Montréal, le 16 novembre 2016 – Le Regroupement des comités logement et associations de locataires du Québec (RCLALQ) lance sa campagne ‘’La Régie du logement : Assez du deux poids, deux mesures’’ à Québec et à Montréal et urge le ministre Coiteux de réformer le tribunal. «  Le tribunal supposé mettre en œuvre le droit du logement se retrouve plutôt à renforcer les injustices entre locataires et propriétaires. Le fonctionnement de la Régie participe activement au système de deux poids, deux mesures qui pénalise gravement les droits des locataires. Ne soyons pas surpris que de nombreux locataires aient perdu toute confiance envers la Régie », affirme Maxime Roy-Allard, porte-parole du RCLALQ.  

Un déni de justice pour les locataires, un paradis pour les proprios

Le RCLALQ a publié en 2016 une étude approfondie sur la Régie et le constat est clair : le tribunal remplit très mal ses mandats de base. « Non seulement les délais s’allongent pour beaucoup de locataires, mais les préposé-e-s peinent à donner de l’information rigoureuse aux personnes qui souhaitent introduire une demande. De plus, le déroulement souvent complexe des audiences tend à défavoriser les locataires qui sont généralement non représenté-e-s par un-e avocat-e ; la Régie remplit mal son devoir d’assistance envers les parties, surtout celles connaissant moins bien leurs droits. Les frais d’ouverture d’un dossier, soit environ 80$, sont aussi un important frein à l’utilisation de la Régie par les locataires », s’inquiète le porte-parole.

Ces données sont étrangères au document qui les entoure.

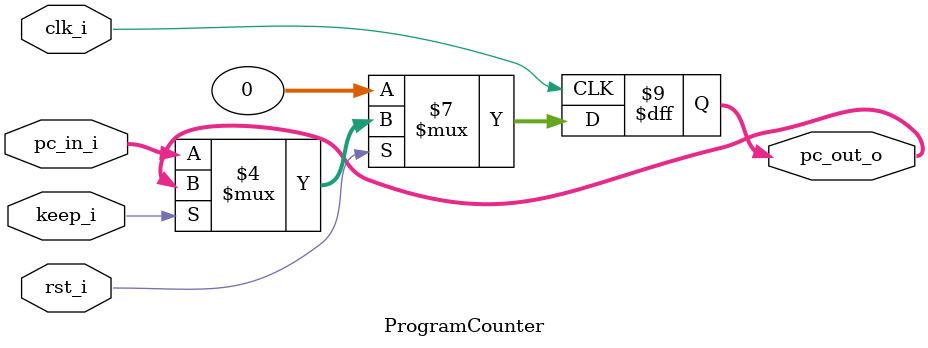
<source format=v>

module ProgramCounter(
    clk_i,
	rst_i,
	pc_in_i,
	keep_i,
	pc_out_o
	);
     
//I/O ports
input           clk_i;
input	        rst_i;
input	        keep_i;
input  [32-1:0] pc_in_i;
output [32-1:0] pc_out_o;
 
//Internal Signals
reg    [32-1:0] pc_out_o;
 
//Parameter

    
//Main function
always @(posedge clk_i) begin
    if(~rst_i)
	    pc_out_o <= 0;
	else if (keep_i)
		pc_out_o <= pc_out_o;
	else
	    pc_out_o <= pc_in_i;
end

endmodule



                    
                    
</source>
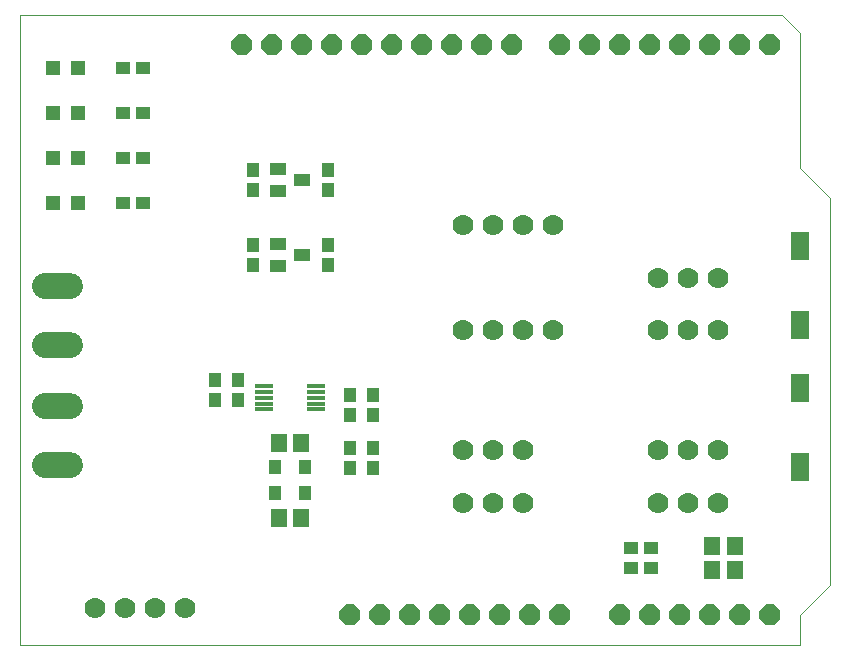
<source format=gts>
G75*
%MOIN*%
%OFA0B0*%
%FSLAX25Y25*%
%IPPOS*%
%LPD*%
%AMOC8*
5,1,8,0,0,1.08239X$1,22.5*
%
%ADD10C,0.00000*%
%ADD11R,0.05518X0.06306*%
%ADD12R,0.04337X0.05124*%
%ADD13R,0.06000X0.01500*%
%ADD14C,0.07000*%
%ADD15R,0.05124X0.05124*%
%ADD16R,0.05400X0.04337*%
%ADD17R,0.04337X0.04731*%
%ADD18R,0.04731X0.04337*%
%ADD19OC8,0.07000*%
%ADD20C,0.08668*%
%ADD21R,0.06306X0.09455*%
D10*
X0049300Y0076800D02*
X0049300Y0286800D01*
X0303300Y0286800D01*
X0309300Y0280800D01*
X0309300Y0235800D01*
X0319300Y0225800D01*
X0319300Y0096800D01*
X0309300Y0086800D01*
X0309300Y0076800D01*
X0049300Y0076800D01*
D11*
X0135560Y0119300D03*
X0143040Y0119300D03*
X0143040Y0144300D03*
X0135560Y0144300D03*
X0279935Y0109925D03*
X0287415Y0109925D03*
X0287415Y0101800D03*
X0279935Y0101800D03*
D12*
X0144300Y0127469D03*
X0144300Y0136131D03*
X0134300Y0136131D03*
X0134300Y0127469D03*
D13*
X0130700Y0155400D03*
X0130700Y0157300D03*
X0130700Y0159300D03*
X0130700Y0161300D03*
X0130700Y0163200D03*
X0147900Y0163200D03*
X0147900Y0161300D03*
X0147900Y0159300D03*
X0147900Y0157300D03*
X0147900Y0155400D03*
D14*
X0196800Y0141800D03*
X0206800Y0141800D03*
X0216800Y0141800D03*
X0216800Y0124300D03*
X0206800Y0124300D03*
X0196800Y0124300D03*
X0196800Y0181800D03*
X0206800Y0181800D03*
X0216800Y0181800D03*
X0226800Y0181800D03*
X0261800Y0181800D03*
X0271800Y0181800D03*
X0281800Y0181800D03*
X0281800Y0199300D03*
X0271800Y0199300D03*
X0261800Y0199300D03*
X0226800Y0216800D03*
X0216800Y0216800D03*
X0206800Y0216800D03*
X0196800Y0216800D03*
X0261800Y0141800D03*
X0271800Y0141800D03*
X0281800Y0141800D03*
X0281800Y0124300D03*
X0271800Y0124300D03*
X0261800Y0124300D03*
X0104300Y0089300D03*
X0094300Y0089300D03*
X0084300Y0089300D03*
X0074300Y0089300D03*
D15*
X0068434Y0224300D03*
X0060166Y0224300D03*
X0060166Y0239300D03*
X0068434Y0239300D03*
X0068434Y0254300D03*
X0060166Y0254300D03*
X0060166Y0269300D03*
X0068434Y0269300D03*
D16*
X0135363Y0235540D03*
X0143237Y0231800D03*
X0135363Y0228060D03*
X0135363Y0210540D03*
X0135363Y0203060D03*
X0143237Y0206800D03*
D17*
X0151800Y0203454D03*
X0151800Y0210146D03*
X0151800Y0228454D03*
X0151800Y0235146D03*
X0126800Y0235146D03*
X0126800Y0228454D03*
X0126800Y0210146D03*
X0126800Y0203454D03*
X0121800Y0165146D03*
X0121800Y0158454D03*
X0114300Y0158454D03*
X0114300Y0165146D03*
X0159300Y0160146D03*
X0159300Y0153454D03*
X0166800Y0153454D03*
X0166800Y0160146D03*
X0166800Y0142646D03*
X0166800Y0135954D03*
X0159300Y0135954D03*
X0159300Y0142646D03*
D18*
X0252829Y0109300D03*
X0259521Y0109300D03*
X0259521Y0102425D03*
X0252829Y0102425D03*
X0090146Y0224300D03*
X0083454Y0224300D03*
X0083454Y0239300D03*
X0090146Y0239300D03*
X0090146Y0254300D03*
X0083454Y0254300D03*
X0083454Y0269300D03*
X0090146Y0269300D03*
D19*
X0123300Y0276800D03*
X0133300Y0276800D03*
X0143300Y0276800D03*
X0153300Y0276800D03*
X0163300Y0276800D03*
X0173300Y0276800D03*
X0183300Y0276800D03*
X0193300Y0276800D03*
X0203300Y0276800D03*
X0213300Y0276800D03*
X0229300Y0276800D03*
X0239300Y0276800D03*
X0249300Y0276800D03*
X0259300Y0276800D03*
X0269300Y0276800D03*
X0279300Y0276800D03*
X0289300Y0276800D03*
X0299300Y0276800D03*
X0299300Y0086800D03*
X0289300Y0086800D03*
X0279300Y0086800D03*
X0269300Y0086800D03*
X0259300Y0086800D03*
X0249300Y0086800D03*
X0229300Y0086800D03*
X0219300Y0086800D03*
X0209300Y0086800D03*
X0199300Y0086800D03*
X0189300Y0086800D03*
X0179300Y0086800D03*
X0169300Y0086800D03*
X0159300Y0086800D03*
D20*
X0065934Y0136957D02*
X0057666Y0136957D01*
X0057666Y0156643D02*
X0065934Y0156643D01*
X0065934Y0176957D02*
X0057666Y0176957D01*
X0057666Y0196643D02*
X0065934Y0196643D01*
D21*
X0309300Y0183611D03*
X0309300Y0162489D03*
X0309300Y0136111D03*
X0309300Y0209989D03*
M02*

</source>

Son plus récent rapport annuel le confirme, la Régie est surtout utilisée par les propriétaires : seulement 13% des causes sont introduites par des locataires.  Les propriétaires se voient aussi offrir une voie rapide lorsque vient le temps de mettre des locataires à la rue pour non-paiement de loyer, soit un délai moyen de 1,4 mois avant la première audience. Le RCLALQ considère totalement inacceptable l’existence d’un tel traitement de faveur. « Les délais d’attente à la Régie reflètent ce système de justice à deux vitesses »,  dit Claire Abraham, organisatrice communautaire au Projet Genèse. « Même une cause très urgente qui nuit à la santé du locataire, comme par exemple un manque total de chauffage, est considérée comme étant moins importante qu’une cause de non-paiement de loyer. On n’évalue pas le préjudice du locataire et du propriétaire de la même façon. Cela reflète le problème structurel de deux poids deux mesures à la Régie ».

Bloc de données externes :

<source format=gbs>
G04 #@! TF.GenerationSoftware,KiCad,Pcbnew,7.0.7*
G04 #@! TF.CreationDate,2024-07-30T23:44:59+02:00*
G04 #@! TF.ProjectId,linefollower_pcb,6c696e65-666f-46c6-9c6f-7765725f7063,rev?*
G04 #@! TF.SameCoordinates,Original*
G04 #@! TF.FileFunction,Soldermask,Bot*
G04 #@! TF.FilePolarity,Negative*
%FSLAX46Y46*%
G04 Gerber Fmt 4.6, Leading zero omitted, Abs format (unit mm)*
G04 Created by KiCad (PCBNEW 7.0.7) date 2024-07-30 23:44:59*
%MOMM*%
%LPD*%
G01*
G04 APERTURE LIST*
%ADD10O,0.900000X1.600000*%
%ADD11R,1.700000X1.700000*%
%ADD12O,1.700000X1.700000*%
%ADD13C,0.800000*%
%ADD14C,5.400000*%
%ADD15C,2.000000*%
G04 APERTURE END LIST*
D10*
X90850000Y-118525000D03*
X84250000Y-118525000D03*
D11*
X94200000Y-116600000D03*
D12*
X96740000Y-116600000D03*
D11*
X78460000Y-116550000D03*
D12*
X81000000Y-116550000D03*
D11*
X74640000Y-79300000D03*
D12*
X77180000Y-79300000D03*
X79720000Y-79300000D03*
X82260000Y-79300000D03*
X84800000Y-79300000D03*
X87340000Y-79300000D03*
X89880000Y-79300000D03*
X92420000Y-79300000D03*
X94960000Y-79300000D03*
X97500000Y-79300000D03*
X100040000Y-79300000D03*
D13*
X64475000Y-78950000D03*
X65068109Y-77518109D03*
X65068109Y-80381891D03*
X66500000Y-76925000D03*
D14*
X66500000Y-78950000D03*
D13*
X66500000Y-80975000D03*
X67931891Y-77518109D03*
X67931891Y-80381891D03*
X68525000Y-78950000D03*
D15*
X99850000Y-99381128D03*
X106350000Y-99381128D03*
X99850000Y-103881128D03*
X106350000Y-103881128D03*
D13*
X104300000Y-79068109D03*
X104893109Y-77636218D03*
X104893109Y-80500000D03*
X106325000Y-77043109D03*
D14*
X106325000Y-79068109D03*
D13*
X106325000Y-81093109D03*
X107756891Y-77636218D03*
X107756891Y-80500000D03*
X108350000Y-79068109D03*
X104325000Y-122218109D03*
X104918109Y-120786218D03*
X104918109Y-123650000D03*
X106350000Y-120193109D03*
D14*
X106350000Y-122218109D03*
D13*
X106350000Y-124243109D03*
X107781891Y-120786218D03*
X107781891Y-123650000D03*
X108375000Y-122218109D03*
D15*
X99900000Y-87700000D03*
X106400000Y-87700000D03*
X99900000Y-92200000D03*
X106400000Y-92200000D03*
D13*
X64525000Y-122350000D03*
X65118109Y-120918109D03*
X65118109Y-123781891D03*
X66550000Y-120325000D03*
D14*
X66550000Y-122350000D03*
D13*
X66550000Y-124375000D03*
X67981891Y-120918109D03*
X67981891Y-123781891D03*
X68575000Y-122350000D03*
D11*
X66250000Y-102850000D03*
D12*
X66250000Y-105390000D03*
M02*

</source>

Pour Mme Coulibaly, une locataire qui a été forcée à abandonner son logement hautement insalubre, la Régie du logement est devenue une machine à expulser les locataires : « Suivant les conseils d’un préposé de la Régie, j’ai retenu sur mon loyer les frais d’un plombier que j’avais engagé pour effectuer des travaux urgents et nécessaires que mon propriétaire refusait de faire. Il a déposé une demande contre moi, a obtenu une audience en 4 semaines et le régisseur a ordonné de manière expéditive la résiliation de mon bail et mon expulsion, en refusant d’écouter mes explications ». Le cas de Mme Coulibaly est loin d’être isolé. Les comités logement et associations de locataires à travers le Québec viennent constamment en aide à des locataires qui subissent des injustices devant la Régie.

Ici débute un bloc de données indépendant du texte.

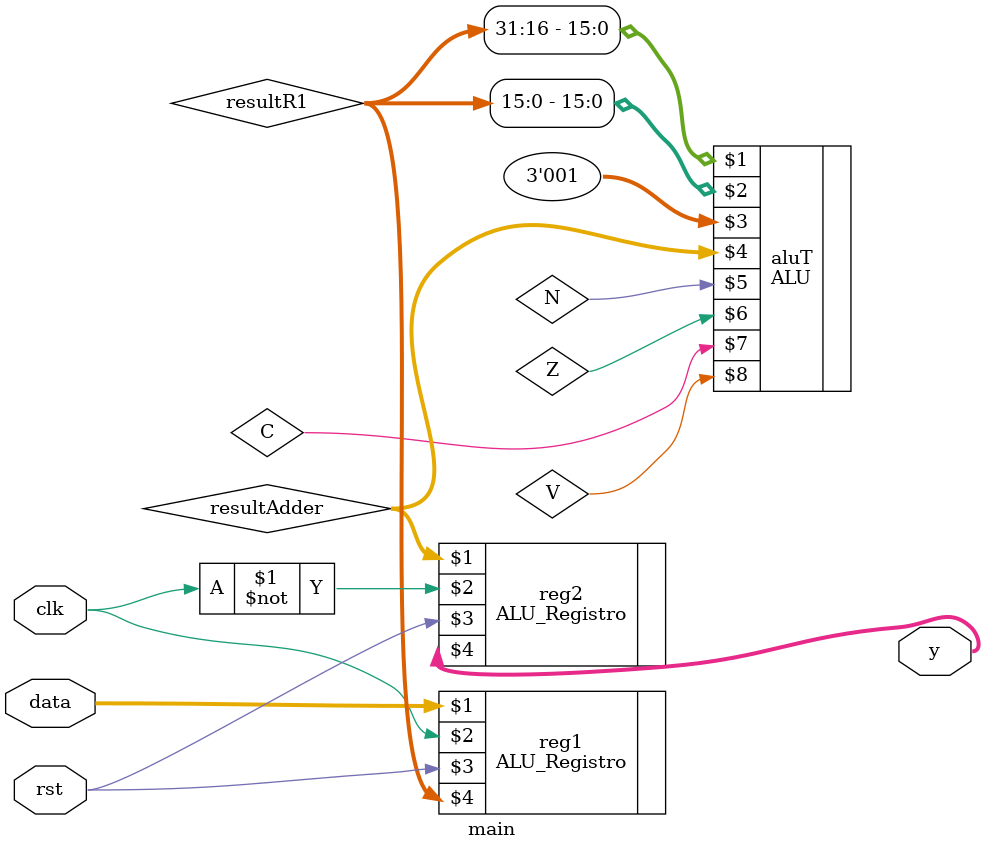
<source format=sv>
module main(input clk, rst, input [32:0] data, output [32:0] y);

	logic [31:0] resultR1, resultAdder;

	ALU_Registro reg1(data, clk, rst, resultR1);
	
	ALU #(32) aluT(resultR1[31:16], resultR1[15:0], 3'b001, resultAdder, N, Z, C, V);

	ALU_Registro	reg2(resultAdder, ~clk, rst, y);

endmodule 
</source>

Une grave crise de légitimité

Toutes les critiques s’entendent : la Régie du logement échoue lamentablement à sa mission. Dans les derniers mois, ce sont la Vérificatrice générale et la Protectrice du citoyen qui ont blâmé sévèrement la situation des délais à la Régie. La semaine dernière en commission parlementaire, la présidente de la Régie, Anne Morin, tentait d’expliquer les piètres résultats de son institution devant des députés très sévères à son endroit. Le ministre responsable de l’habitation, Martin Coiteux, a lui aussi affirmé au printemps dernier que les délais sont intenables. « Le ministre Coiteux a confirmé qu’il comptait agir sur le dossier des délais, mais le problème est plus large et les ressources nécessaires se font toujours attendre. Pour l’instant, le ministre se montre tout autant irresponsable que ses prédécesseurs », affirme M. Roy-Allard.